Penanaman karakter suku, budaya dan Nusantara melalui foklor terbentuk sejak dulu, pada suku Jawa yang pendidikan karakter melalui pitutur atau lisan teraplikasikan dengan wujud puisi, pantun, pribahasa, mitos, dongeng dll.
Begitupun juga dengan suku yang lain, misalnya pada suku Minangkabau tradisi lisan yang terkenal dengan ucapan "dimana bumi dipijak disitulah langit dijunjung" akan mempengaruhi tingkah laku, prinsip dan pemikiran masyarakat Minangkabau. Sehingga, nilai-nilai kebudayaan, tradisi dan prinsip terproyeksi dengan adanya foklor tersebut.
Tidak hanya itu, produk wayang dengan jalan cerita yang memberikan contoh atau timbal balik kehidupan, atau produk dongeng dan legenda yang memiliki nilai pendidikan karakter tinggi sangat mempengaruhi tindak laku masyarakat lokal atau secara umum Nusantara sebagai masyakarat yang berkarakter.
Foklor dengan produk legenda misalnya, di Nusantara yang terkenal adalah cerita Malin Kundang yang dikutuk oleh ibunya karena tidak mengakui, dari sisi moral Malin Kundang tergolong durhaka.
Tentunya, untuk menjelaskan atau mendidik secara gamblang dengan mudah mengatakan "tidak boleh durhaka kepada orang tua" akan sulit diterima oleh individu pribadi, dengan contoh legenda Malin Kundang tersebut cukup komplit dengan menggandeng situasi, kondisi, sebab dan akibat dengan narasi cerita yang mengambarkan situasi dapat diterima dan dimengerti oleh individu mengapa dan harus bagaimana ketika berhubungan dengan orang tua.
Sehingga yang terjadi terhadap individu memiliki pemahaman tentang pentingnya menghormati, mencintai, dan memperlakukan orang tua dari sudut pandang budaya di Nusantara/ Indonesia.
Secara agama pun, baik agama yang di akui atau keyakinan di Indonesia memiliki kesepakatan bahwa dalam orang tua adalah sosok yang perlu kita lindungi.
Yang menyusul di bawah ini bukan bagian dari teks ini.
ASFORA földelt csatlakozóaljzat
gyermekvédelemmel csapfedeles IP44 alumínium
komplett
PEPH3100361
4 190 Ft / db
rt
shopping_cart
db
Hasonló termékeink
Sehingga, legenda tersebut tidak merusak atau mengganggu nilai-nilai budaya, agama maupun sosial.
Lalu, bagaimana yang terjadi sekarang terhadap peran foklor di Nusantara? Yang terjadi sekarang menurut hemat saya, diskusi tentang foklor semua bentuk produknya di kritisi dengan sudut pandang logika sedangkan urgensi foklor sendiri terdapat pada nilai ataupun esensinya. Misal, legenda Malin Kundang ketika diceritakan yang dicari adalah bukti fisik terjadinya Malin Kundang.
Atau mitos "himbauan tidak boleh duduk di depan pintu dengan alasan suami atau istrinya bakalan jelek" secara logika tidak masuk akal memang, tentunya ada nilai yang ingin disampaikan dari mitos tersebut. Banyak sumber yang menjelaskan tentang makna dan tujuan mitos tersebut kenapa di gunakan orang tua-tua kita dijaman dahulu.
Seharusnya, tidak penting ada atau terjadi dan tidaknya legenda Malin Kundang atau mitos Tidak boleh duduk di depan pintu bukanlah pada logikanya tapi maknanya. Perlakuan kritik terhadap produk foklor tersebut saya rasa sebagai wujud atau manisfesto dari kemajuan jaman atau era globalisasi.
Dampaknya, saat ini untuk menyampaikan nilai budaya, sosial dan agama perlu orang khusus karena butuh dalil atau landasan yang dapat dipertanggung jawabkan ketika ditanya. Sehingga generasi saat ini, mendapat keterbatasan penanaman nilai budaya, sosial dan agama. Tentunya, hal tersebut mempengaruhi tindak perilaku individu pada saat ini.